Washington gave the Pak­ista­nis bil­lions, and, in re­turn, they stabbed us in the back, pledg­ing to fight the mil­i­tants even as they se­cretly help the mil­i­tants.

We keep get­ting played by peo­ple who are play­ing both sides.

White House press sec­re­tary Robert Gibbs re­called that Pres­i­dent Barack Obama said last year that “we will not and can­not pro­vide a blank check” to Pak­istan.

But only last week, Sec­re­tary of State Hil­lary Clin­ton ar­rived in Pak­istan to hand over a juicy check: $500 mil­lion in aid to the coun­try that’s been get­ting a bil­lion a year for most of this decade and in 2009 was pledged an­other $7.5 bil­lion for the next five. She vowed to ban­ish the “legacy of sus­pi­cion” and show that “there is so much we can ac­com­plish to­gether as part­ners joined in com­mon cause.”

Gibbs ar­gued that the del­uge of de­press­ing war doc­u­ments from Wik­iLeaks was old. But it re­flected one chill­ing fact: The Tal­iban has been get­ting bet­ter ev­ery year of the in­sur­gency. So why will 30,000 more troops help?

We in­vaded two coun­tries, and al­lied with a third — all renowned as masters at dou­ble-deal­ing. And, now lured into their mazes, we still don’t have the fog­gi­est idea, shrouded in the fog of wars, how these cul­tures work. Be­fore we went into Iraq and Afghanistan, both places were fa­mous for war­rior cul­tures. And, in­deed, their in­sur­gents are world class.

But when­ever Amer­ica tries to train se­cu­rity forces in Iraq and Afghanistan so that we can leave be­hind a some­what sta­ble coun­try, it’s pos­i­tively Sisyphean.

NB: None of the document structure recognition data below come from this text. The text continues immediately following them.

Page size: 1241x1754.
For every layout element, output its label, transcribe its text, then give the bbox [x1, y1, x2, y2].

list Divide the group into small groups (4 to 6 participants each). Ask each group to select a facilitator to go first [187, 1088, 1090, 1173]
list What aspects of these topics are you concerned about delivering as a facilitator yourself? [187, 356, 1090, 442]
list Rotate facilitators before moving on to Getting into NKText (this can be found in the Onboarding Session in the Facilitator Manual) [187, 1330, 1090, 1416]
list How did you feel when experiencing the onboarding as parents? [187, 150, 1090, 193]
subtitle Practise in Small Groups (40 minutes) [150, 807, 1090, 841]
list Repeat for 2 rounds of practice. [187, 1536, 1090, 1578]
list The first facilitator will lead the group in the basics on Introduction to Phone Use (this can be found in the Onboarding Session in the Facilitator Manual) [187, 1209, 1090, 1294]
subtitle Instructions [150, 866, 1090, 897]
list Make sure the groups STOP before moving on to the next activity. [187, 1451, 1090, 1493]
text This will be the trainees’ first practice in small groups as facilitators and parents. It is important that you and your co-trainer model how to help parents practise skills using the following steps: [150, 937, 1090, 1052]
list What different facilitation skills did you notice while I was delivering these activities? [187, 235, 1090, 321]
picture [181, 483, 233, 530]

It takes eons longer than our of­fi­cials pre­dict. The forces we train turn against us or go over to the other side or cut and run. If we give them a max­i­mum se­cu­rity prison, as we re­cently did in Iraq, mak­ing a big show of hand­ing over the key, the im­pris­oned al Qaeda mil­i­tants are sud­denly al­lowed to es­cape.

The Bri­tish Em­pire prided it­self on dis­cov­er­ing war­rior races in places it con­quered — Gurkhas, Sikhs, Pathans, as the Brits called Pash­tuns. But why are they war­rior cul­tures only un­til we need them to be war­riors on our side? Then they’re un­train­able, even when we spend $25 bil­lion on build­ing up the Afghan mil­i­tary and the Na­tional Po­lice Force, dubbed “the gang that couldn’t shoot straight” by Newsweek.

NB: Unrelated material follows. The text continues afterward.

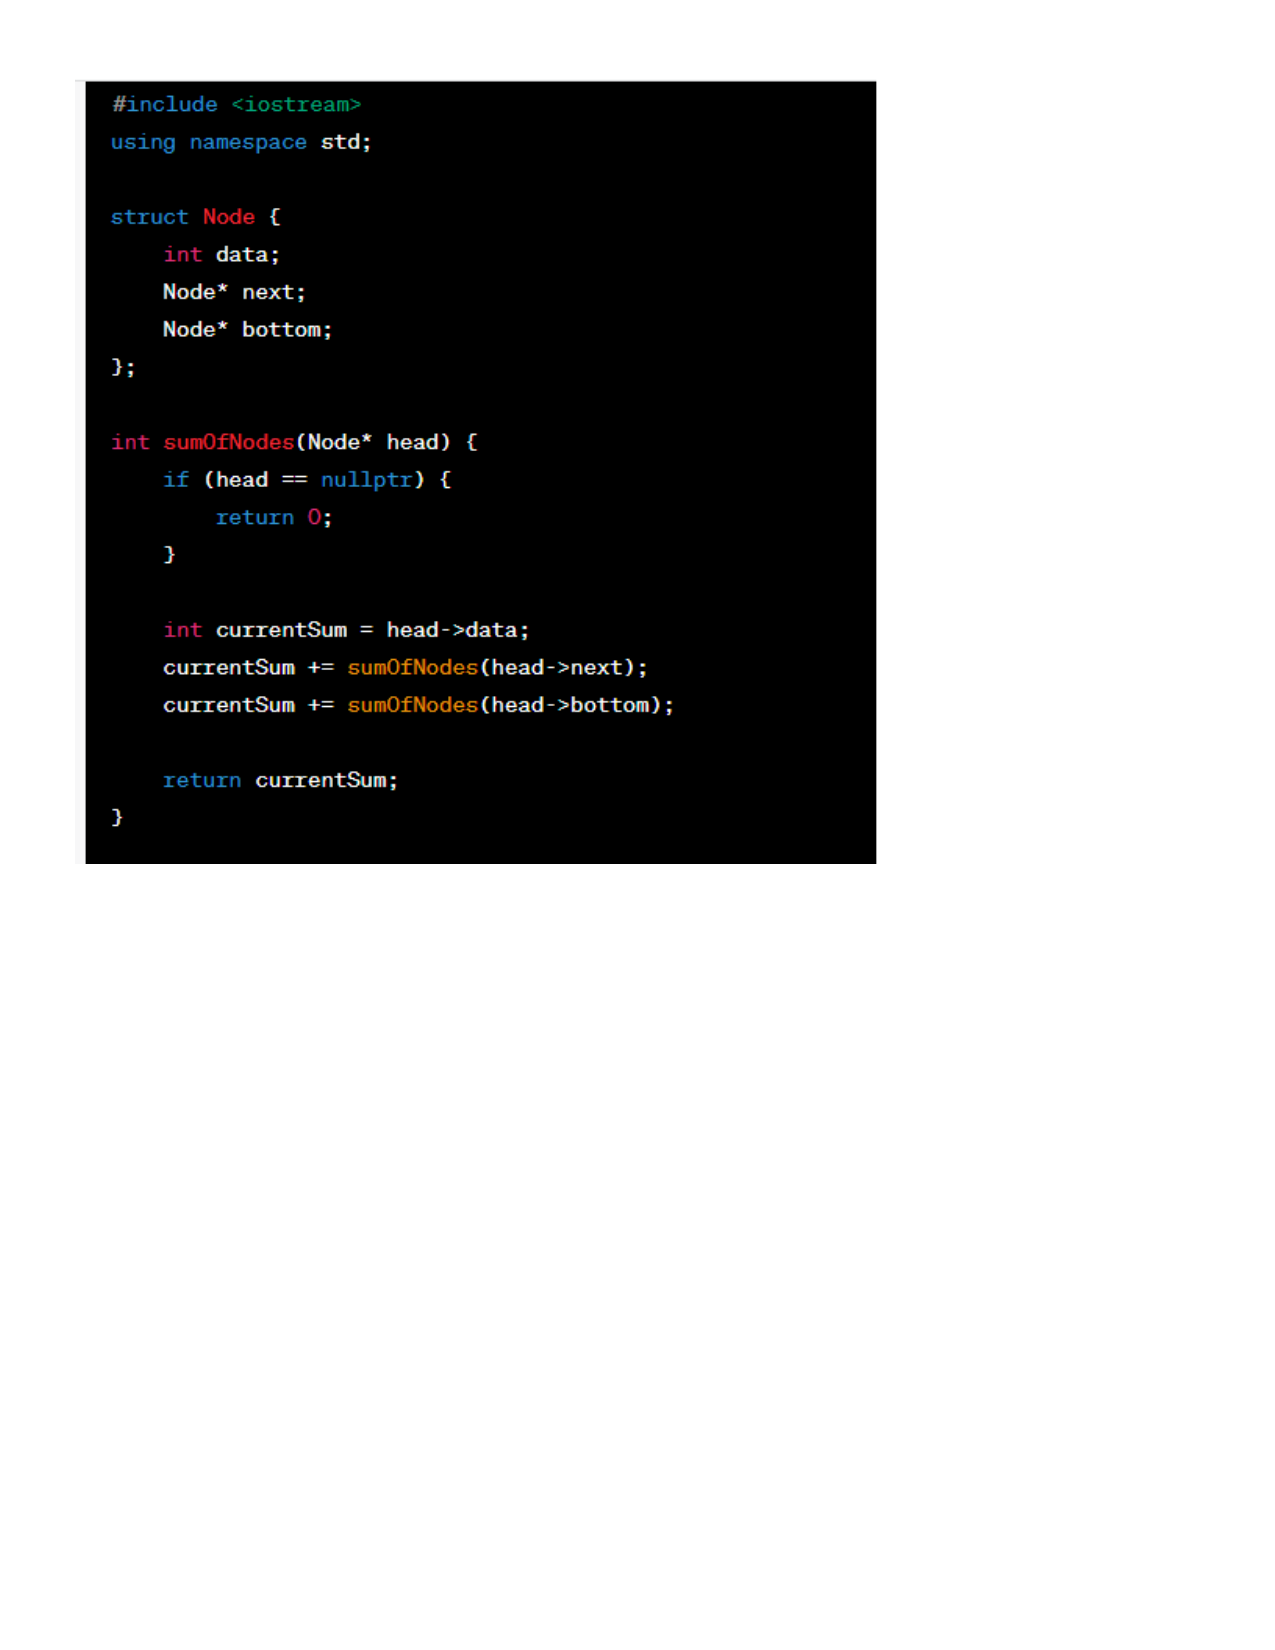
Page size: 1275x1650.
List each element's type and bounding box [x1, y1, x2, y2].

Maybe we just can’t train them to fight against each other. But why can’t coun­tries that pro­duce fierce in­sur­gen­cies pro­duce good-stand­ing armies in a rea­son­able amount of time? Is it just that in­sur­gen­cies can be more in­dis­crim­i­nate?

Things are so bad that Robert Black­will, who was on W.’s na­tional se­cu­rity team, wrote in Politico that the Obama ad­min­is­tra­tion should just ad­mit fail­ure and turn over the Pash­tun South to the Tal­iban since it will in­evitably con­trol it any­way

We keep hear­ing that the past decade of war, where we pour in gazil­lions to build up Iraq and Afghanistan even as our own econ­omy sput­ters, has weak­ened al Qaeda.

But at his con­fir­ma­tion hear­ing Tues­day be­fore the Se­nate Armed Ser­vices Com­mit­tee, Gen. James Mat­tis, who is slated to re­place Gen. David Pe­traus, warned that al Qaeda and its de­mon spawn rep­re­sent a stark dan­ger all over the Mid­dle East and Cen­tral Asia.

While we’re an­chored in Afghanistan, the al Qaeda net­work could roil Ye­men “to the break­ing point,” as Mat­tis put it.

Pak­istan’s tribal ar­eas “re­main the great­est dan­ger as these are strate­gic footholds for al Qaeda and its se­nior lead­ers, in­clud­ing Osama bin Laden and Ay­man al-Zawahiri,” the blunt four-star gen­eral wrote, adding that they “re­main key to ex­trem­ists’ ef­forts to rally Mus­lim re­sis­tance world­wide.”

Mat­tis told John McCain that we’re not leav­ing Afghanistan; we’re start­ing “a process of tran­si­tion to the Afghan forces.”

Dur­ing the de­bate over war funds, Rep. James McGovern, D-Mass., warned that we are in a mon­strous maze with­out the ball of string to find our way out.

“All of the puz­zle has been put to­gether, and it is not a pretty pic­ture,” he said. “Things are re­ally ugly over there.”